Text under study:
# # # # #

By Eric Vandenbroeck
The conflict in
Myanmar, now in its fourth year, has claimed thousands of civilian lives and displaced
more than three million people. Since toppling the democratically elected
government of Aung San Suu Kyi in February 2021, the military junta under
General Min Aung Hlaing has failed to consolidate its authority. Over the last
seven months, the military has suffered a succession of humiliating defeats at
the hands of opposition forces.
Myanmar is undergoing
fragmentation: large parts of the country, including most of Myanmar’s
international borders, are now under the dominion of various ethnic armed
groups. These groups are expanding control of their ethnic homelands and
building autonomous statelets. But this does not necessarily mean the country
is headed for a catastrophic collapse with the kind of chaotic intergroup violence that has played out in
other fractured states, such as Yugoslavia in the 1990s.
Having previously been
there I reported in 2012 about 'the last frontier' in Myanmar/
Burma that army jets fired on positions
in northern Kachin.
And then again in
2015 I made some more extensive traveled to Myitkyina
and Kachin State, what became known as the the
Saffron Revolution, when Karen
and Kachin were waging a war. To Hpa-An, the
capital of Karen (Kayin) State. And finally which
became a bit of a relief to Mawlamyine.
At the same time,
fragmentation has greatly diminished the prospects for building a federal union
in Myanmar. Doing so would require regional rulers to cede partial authority to
a central government and nonstate forces to disarm, both of which are extremely
unlikely. Rather than trying to forge a grand political solution to the current
conflict, outside actors should accept the messy reality. Given the most
probable alternatives—a protracted war, a consolidation of military rule, or
both—decentralized control of disparate parts of the country may be the least
ruinous outcome.
Myanmar's junta chief Senior General Min Aung Hlaing
in Naypyidaw, Myanmar, March 2021
Unconsolidated Putsch
In the immediate aftermath
of the 2021 coup, the military’s brutal crackdown on peaceful protests pushed
people across the country to form armed resistance groups. Many of these groups
joined forces with ethnic armies that have been fighting the Myanmar state for
decades. Violence has now engulfed much of the country, pitting regime forces
against hundreds of resistance groups, from small units to organized militias
equipped with modern light arms.

# # # # #

Supplied data:
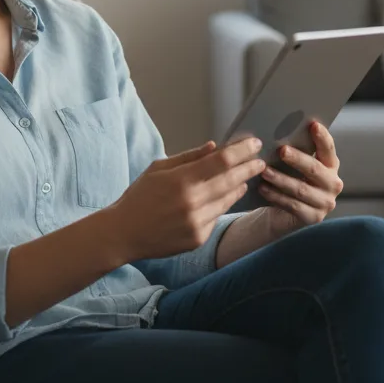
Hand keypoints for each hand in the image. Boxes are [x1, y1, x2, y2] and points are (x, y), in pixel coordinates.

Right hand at [110, 137, 265, 261]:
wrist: (123, 233)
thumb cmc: (139, 196)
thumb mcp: (158, 169)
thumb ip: (188, 157)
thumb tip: (214, 147)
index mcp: (181, 180)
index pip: (221, 161)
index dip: (242, 151)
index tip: (254, 143)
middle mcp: (192, 202)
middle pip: (231, 181)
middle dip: (249, 169)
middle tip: (260, 161)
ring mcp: (196, 223)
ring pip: (228, 200)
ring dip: (238, 187)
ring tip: (244, 178)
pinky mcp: (198, 239)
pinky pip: (216, 217)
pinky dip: (221, 206)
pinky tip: (221, 198)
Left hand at [259, 120, 342, 238]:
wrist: (283, 212)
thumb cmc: (288, 179)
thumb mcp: (293, 164)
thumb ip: (293, 150)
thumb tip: (278, 131)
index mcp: (331, 165)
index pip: (328, 149)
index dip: (322, 137)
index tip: (313, 124)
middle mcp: (334, 184)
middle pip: (315, 169)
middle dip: (297, 159)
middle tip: (281, 150)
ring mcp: (326, 203)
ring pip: (301, 189)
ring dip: (281, 179)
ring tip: (264, 170)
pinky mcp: (313, 218)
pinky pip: (292, 205)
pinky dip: (276, 196)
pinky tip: (262, 188)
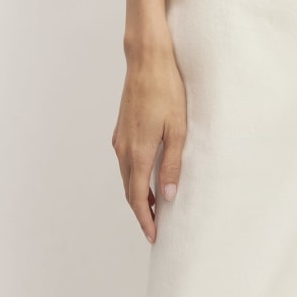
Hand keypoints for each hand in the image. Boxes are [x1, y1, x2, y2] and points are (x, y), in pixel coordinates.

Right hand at [112, 46, 187, 242]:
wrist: (147, 60)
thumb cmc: (166, 89)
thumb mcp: (177, 129)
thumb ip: (172, 164)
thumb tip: (169, 196)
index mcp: (138, 152)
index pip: (138, 198)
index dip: (145, 219)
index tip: (154, 236)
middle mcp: (123, 149)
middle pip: (129, 190)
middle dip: (141, 211)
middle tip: (155, 227)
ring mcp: (119, 138)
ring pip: (126, 176)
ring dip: (137, 193)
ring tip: (154, 205)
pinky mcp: (120, 128)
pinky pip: (125, 161)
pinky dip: (134, 176)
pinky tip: (146, 175)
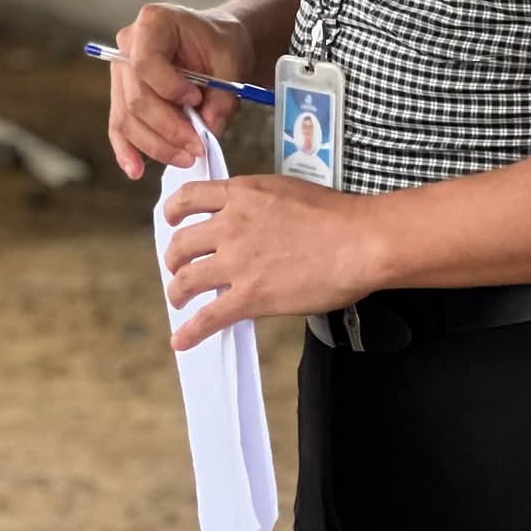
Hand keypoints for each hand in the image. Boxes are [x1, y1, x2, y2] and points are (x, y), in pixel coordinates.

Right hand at [105, 2, 253, 178]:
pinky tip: (136, 169)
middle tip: (197, 146)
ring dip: (155, 145)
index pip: (145, 63)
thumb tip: (208, 130)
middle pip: (135, 98)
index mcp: (153, 22)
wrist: (215, 43)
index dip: (169, 89)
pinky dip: (127, 150)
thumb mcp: (232, 64)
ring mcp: (120, 71)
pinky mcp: (122, 95)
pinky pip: (119, 126)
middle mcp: (127, 45)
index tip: (197, 100)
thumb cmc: (221, 46)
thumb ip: (222, 97)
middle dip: (167, 128)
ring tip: (185, 158)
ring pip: (127, 118)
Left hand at [162, 176, 387, 350]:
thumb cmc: (334, 215)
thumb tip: (246, 215)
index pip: (188, 197)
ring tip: (179, 299)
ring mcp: (237, 262)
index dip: (173, 212)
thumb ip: (255, 202)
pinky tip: (180, 340)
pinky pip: (208, 317)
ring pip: (186, 279)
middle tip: (179, 267)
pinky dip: (190, 331)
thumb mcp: (284, 189)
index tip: (171, 221)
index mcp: (240, 195)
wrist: (358, 241)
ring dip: (177, 292)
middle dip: (174, 258)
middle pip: (181, 242)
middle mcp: (230, 225)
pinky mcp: (250, 296)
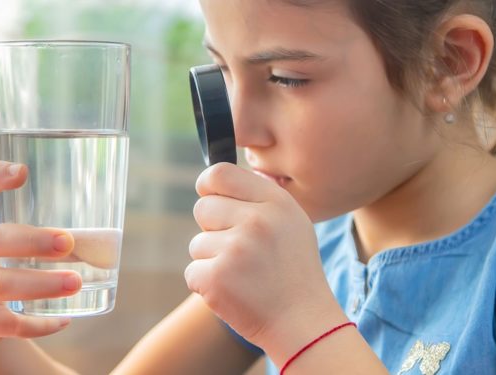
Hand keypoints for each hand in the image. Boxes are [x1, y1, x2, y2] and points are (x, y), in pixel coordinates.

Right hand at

# # # # #

About this task: Reproduce the stretch of the Myanmar conflict article from "Myanmar's junta chief" through "modern light arms.", switching "resistance groups" to "opposition groups" wherever it occurs.

Answer space:
Myanmar's junta chief Senior General Min Aung Hlaing
in Naypyidaw, Myanmar, March 2021
Unconsolidated Putsch
In the immediate aftermath
of the 2021 coup, the military’s brutal crackdown on peaceful protests pushed
people across the country to form armed opposition groups. Many of these groups
joined forces with ethnic armies that have been fighting the Myanmar state for
decades. Violence has now engulfed much of the country, pitting regime forces
against hundreds of opposition groups, from small units to organized militias
equipped with modern light arms.